Retype the text of the following rows line for line, without any changes, and leave the pictures out of your answer.

** Source data follows **

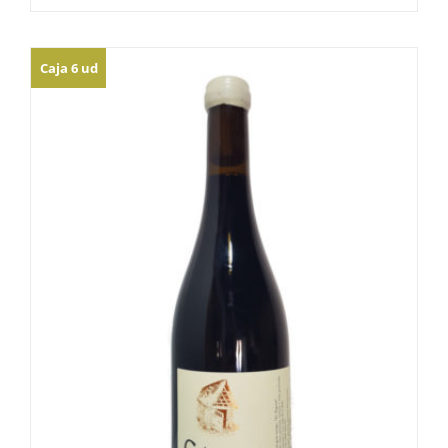
Caja 6 ud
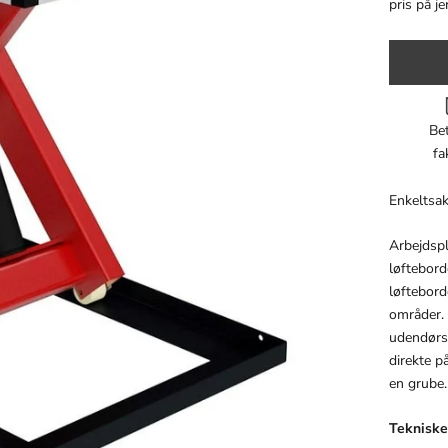
pris på je
Bet
fa
Enkeltsak
Arbejdspl
løftebord
løftebord
områder. 
udendørs
direkte p
en grube.
Tekniske 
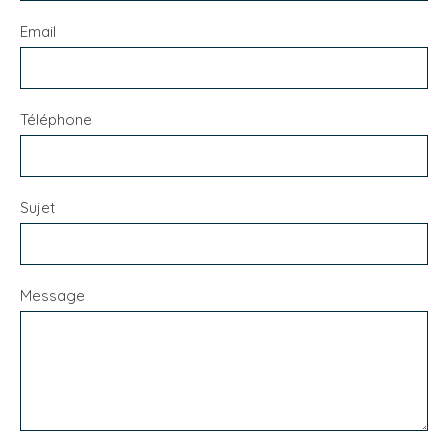
Email
Téléphone
Sujet
Message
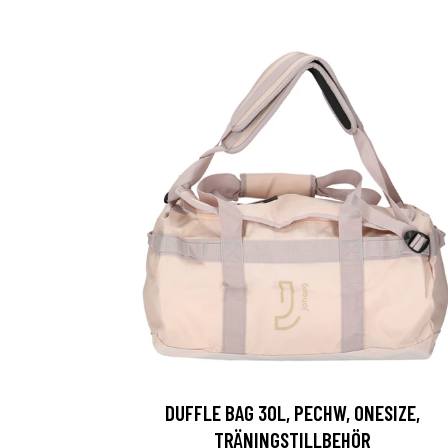
DUFFLE BAG 30L, PECHW, ONESIZE,
TRÄNINGSTILLBEHÖR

** End of Source data **

* **Answer space**
Caja 6 ud
pris på je
Bet
fa
Enkeltsak
Arbejdspl
løftebord
løftebord
områder. 
udendørs
direkte p
en grube.
Tekniske 
Email
Téléphone
Sujet
Message
DUFFLE BAG 30L, PECHW, ONESIZE,
TRÄNINGSTILLBEHÖR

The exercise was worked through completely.